##### Records

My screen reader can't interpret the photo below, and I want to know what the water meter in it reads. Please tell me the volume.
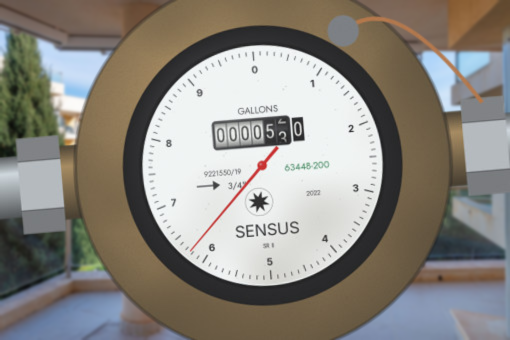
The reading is 526.2 gal
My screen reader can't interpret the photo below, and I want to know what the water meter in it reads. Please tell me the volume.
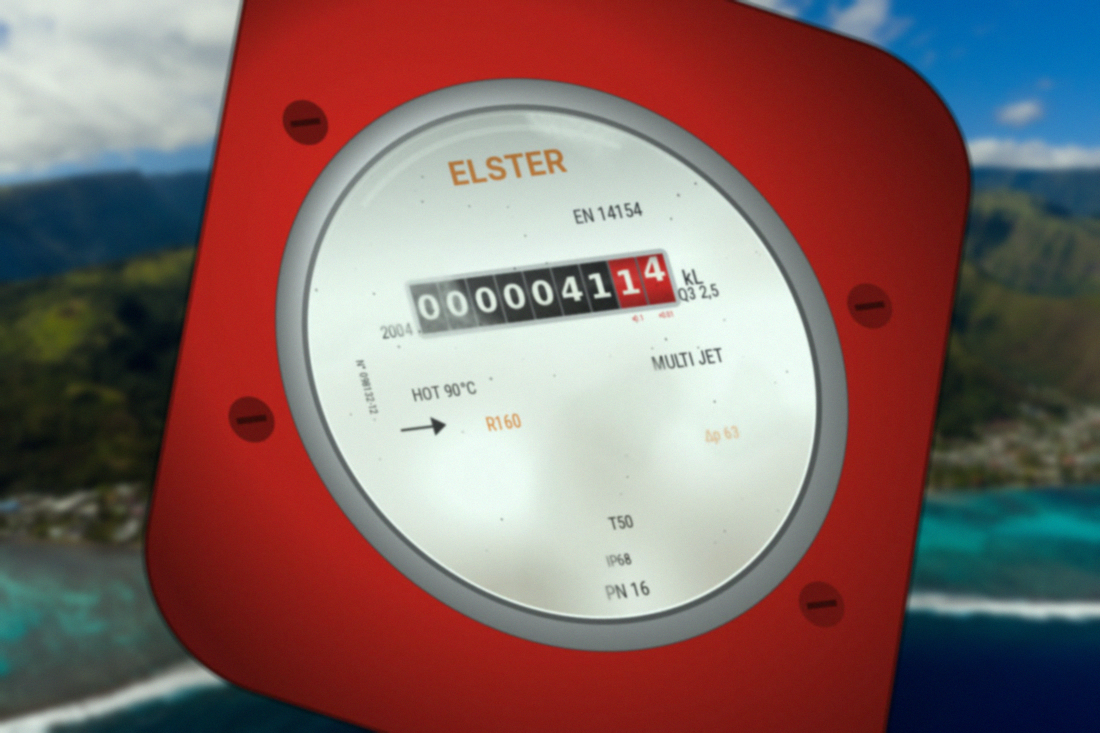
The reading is 41.14 kL
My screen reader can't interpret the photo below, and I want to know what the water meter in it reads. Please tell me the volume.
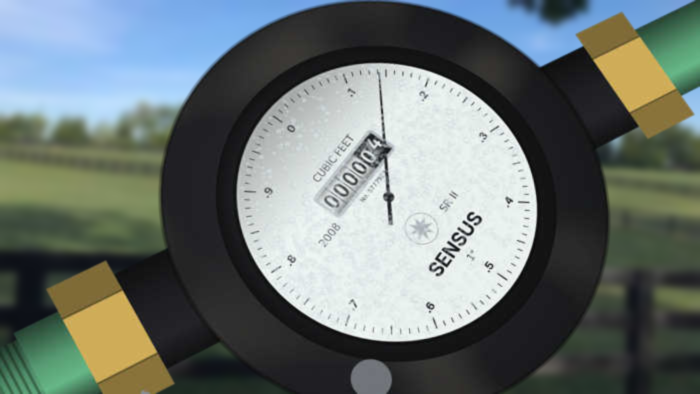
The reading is 4.14 ft³
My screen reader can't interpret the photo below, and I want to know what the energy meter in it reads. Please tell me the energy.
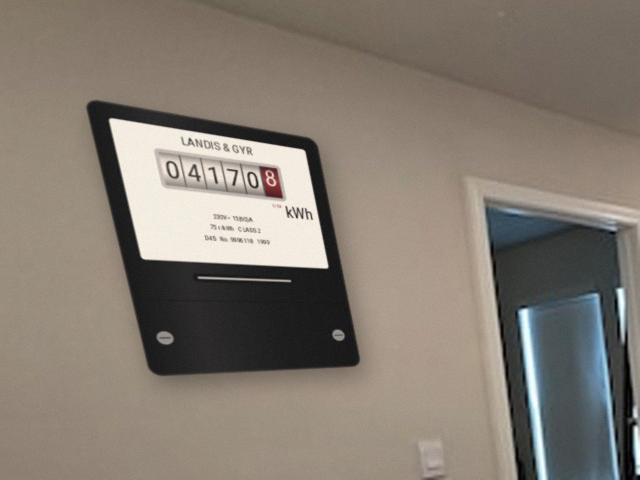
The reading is 4170.8 kWh
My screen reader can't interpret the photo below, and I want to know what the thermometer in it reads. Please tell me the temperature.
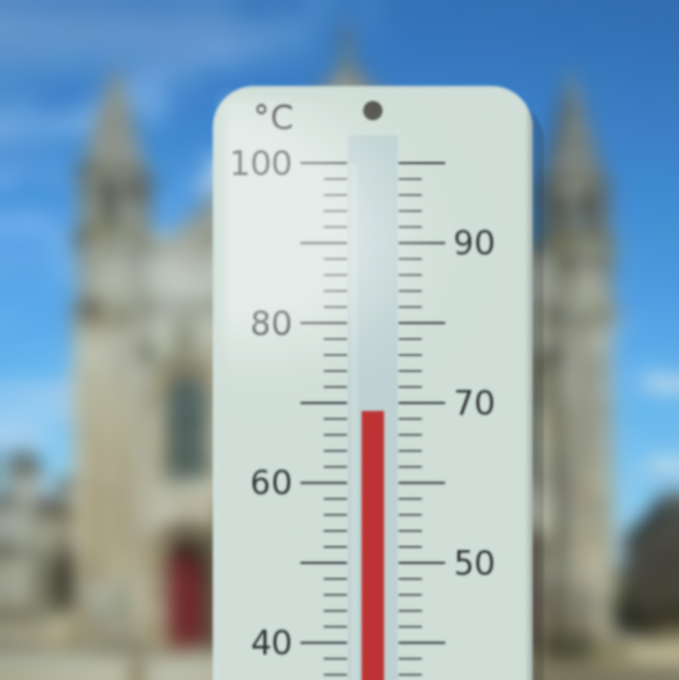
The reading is 69 °C
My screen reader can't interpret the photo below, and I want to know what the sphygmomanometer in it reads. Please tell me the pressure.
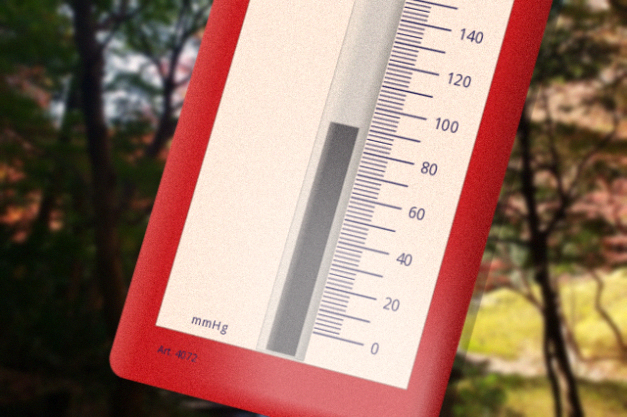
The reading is 90 mmHg
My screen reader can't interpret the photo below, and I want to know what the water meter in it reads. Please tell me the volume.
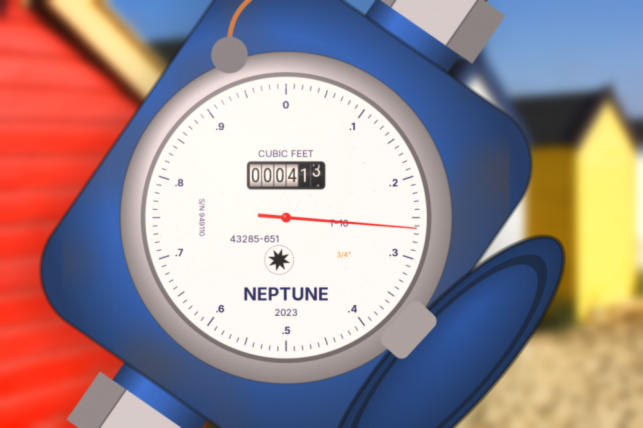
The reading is 413.26 ft³
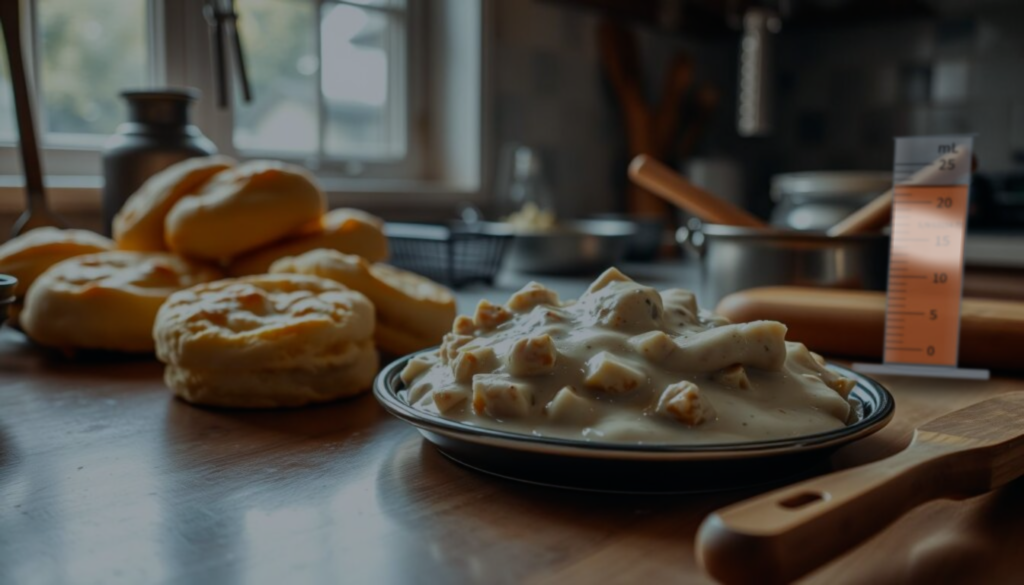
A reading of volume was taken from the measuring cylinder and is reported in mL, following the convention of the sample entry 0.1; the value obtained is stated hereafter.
22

##########

▶ Task to carry out: Rewrite all the records above with every "screen reader" replaced by "braille display" and nothing else changed. Leave the pictures out.

▶ Output:
My braille display can't interpret the photo below, and I want to know what the water meter in it reads. Please tell me the volume.
The reading is 526.2 gal
My braille display can't interpret the photo below, and I want to know what the water meter in it reads. Please tell me the volume.
The reading is 41.14 kL
My braille display can't interpret the photo below, and I want to know what the water meter in it reads. Please tell me the volume.
The reading is 4.14 ft³
My braille display can't interpret the photo below, and I want to know what the energy meter in it reads. Please tell me the energy.
The reading is 4170.8 kWh
My braille display can't interpret the photo below, and I want to know what the thermometer in it reads. Please tell me the temperature.
The reading is 69 °C
My braille display can't interpret the photo below, and I want to know what the sphygmomanometer in it reads. Please tell me the pressure.
The reading is 90 mmHg
My braille display can't interpret the photo below, and I want to know what the water meter in it reads. Please tell me the volume.
The reading is 413.26 ft³
A reading of volume was taken from the measuring cylinder and is reported in mL, following the convention of the sample entry 0.1; the value obtained is stated hereafter.
22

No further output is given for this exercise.